La empresa utilizó la tecnología de Google para desarrollar herramientas de inteligencia artificial con el fin de escanear las secuencias en busca de violaciones claras de contenido, lo que permitió eliminar símbolos de odio evidentes, contenido sexualmente explícito y secuencias copiadas. Le costó articular una justificación coherente para otras decisiones: el contenido ofensivo se trató de forma que podía parecer descuidada, con pánico e interesada. YouTube eliminó algunos vídeos considerados ofensivos (por ejemplo, la variedad más violenta de clips de ejecuciones de Saddam Hussein) y dejó otros en pie (un teaser de una película islamófoba que provocó protestas en todo Oriente Medio). Cuando se le criticó, la empresa recurrió a lo que se ha convertido en una defensa estándar entre los gigantes de las redes sociales: era simplemente una plataforma y no un editor. Pero YouTube, según deja claro el libro de Bergen, nunca fue un árbitro neutral: la empresa tomó decisiones que influyeron en el éxito de las ideas. Una serie de cambios en su algoritmo de recomendación, a partir de 2012, ilustró una clara preferencia por ciertos tipos de contenido: Se privilegió el “tiempo de visionado” sobre las “visualizaciones”, lo que significaba que los vídeos que mantenían a los espectadores durante más tiempo recibían un trato preferente, y los “éxitos virales” que intentaban conseguir solo visualizaciones eran degradados.
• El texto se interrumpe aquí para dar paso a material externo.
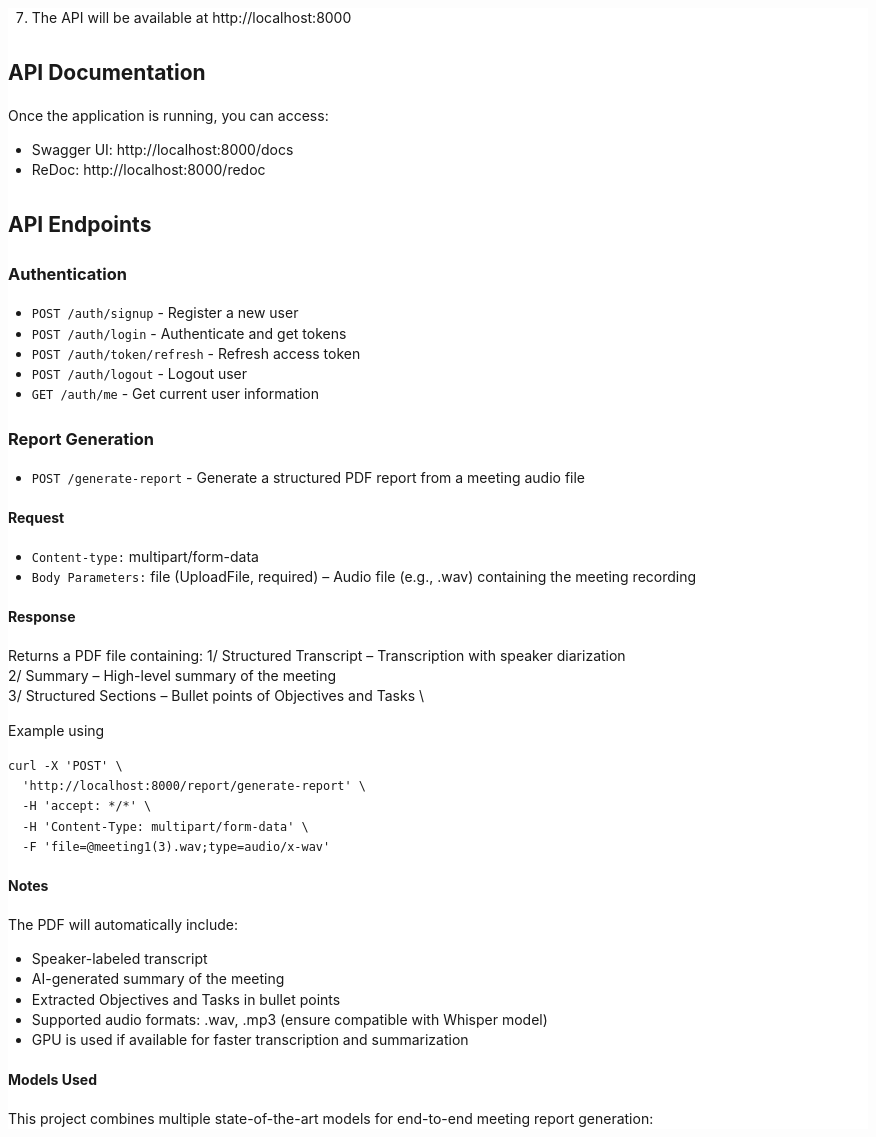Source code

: 7. The API will be available at http://localhost:8000

## API Documentation

Once the application is running, you can access:

- Swagger UI: http://localhost:8000/docs
- ReDoc: http://localhost:8000/redoc

## API Endpoints

### Authentication

- `POST /auth/signup` - Register a new user
- `POST /auth/login` - Authenticate and get tokens
- `POST /auth/token/refresh` - Refresh access token
- `POST /auth/logout` - Logout user
- `GET /auth/me` - Get current user information

### Report Generation
- `POST /generate-report` - Generate a structured PDF report from a meeting audio file
#### Request
- `Content-type:` multipart/form-data
- `Body Parameters:` file (UploadFile, required) – Audio file (e.g., .wav) containing the meeting recording
#### Response
Returns a PDF file containing:
1/ Structured Transcript – Transcription with speaker diarization \
2/ Summary – High-level summary of the meeting \
3/ Structured Sections – Bullet points of Objectives and Tasks \

Example using 
```
curl -X 'POST' \
  'http://localhost:8000/report/generate-report' \
  -H 'accept: */*' \
  -H 'Content-Type: multipart/form-data' \
  -F 'file=@meeting1(3).wav;type=audio/x-wav'
```
#### Notes

The PDF will automatically include:
- Speaker-labeled transcript
- AI-generated summary of the meeting
- Extracted Objectives and Tasks in bullet points
- Supported audio formats: .wav, .mp3 (ensure compatible with Whisper model)
- GPU is used if available for faster transcription and summarization  

#### Models Used

This project combines multiple state-of-the-art models for end-to-end meeting report generation:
Los cambios de algoritmo, o al menos la percepción de los mismos, afectaron al tipo de vídeos que se publicaban en el sitio. Quedaron fuera las alegrías efímeras, como los vídeos de perros en monopatín. En cambio, se incorporaron vídeos que el motor de recomendación parecía más proclive a publicar: “contenidos largos y atractivos sobre algo de interés periodístico”, según Bergen. Esto incluía vídeos de cabezas parlantes desagradables, como el nacionalista blanco canadiense Stefan Molyneux y el activista británico por los derechos de los hombres conocido como Sargón de Akkad, que se explayaban sobre la ciencia de la raza y el antifeminismo, temas que atraían a un núcleo de espectadores especialmente devotos. Pero el mayor beneficiario del cambio de algoritmo fue el videojugador sueco Felix Kjellberg, conocido como PewDiePie. Sus retransmisiones en directo de horas de duración y sus comentarios extravagantes se adaptaban perfectamente a un algoritmo que premiaba los ojos en la pantalla. A principios de la década de los veinte, se había convertido en la mayor estrella de YouTube. A medida que su personalidad se volvía más extrema, se convirtió en uno de los mayores problemas de la empresa, atrayendo la atención constantemente por sus provocadoras acrobacias. Al parecer, YouTube le aguantó por una sencilla razón: era una vaca lechera. De 2012 a 2019, escribe Bergen, “la humanidad consumió 130.322.387.624 minutos de vídeos de PewDiePie”. Los anuncios mostrados durante estos vídeos le hicieron ganar más de treinta y seis millones de dólares y el propio YouTube unos treinta y dos millones de dólares.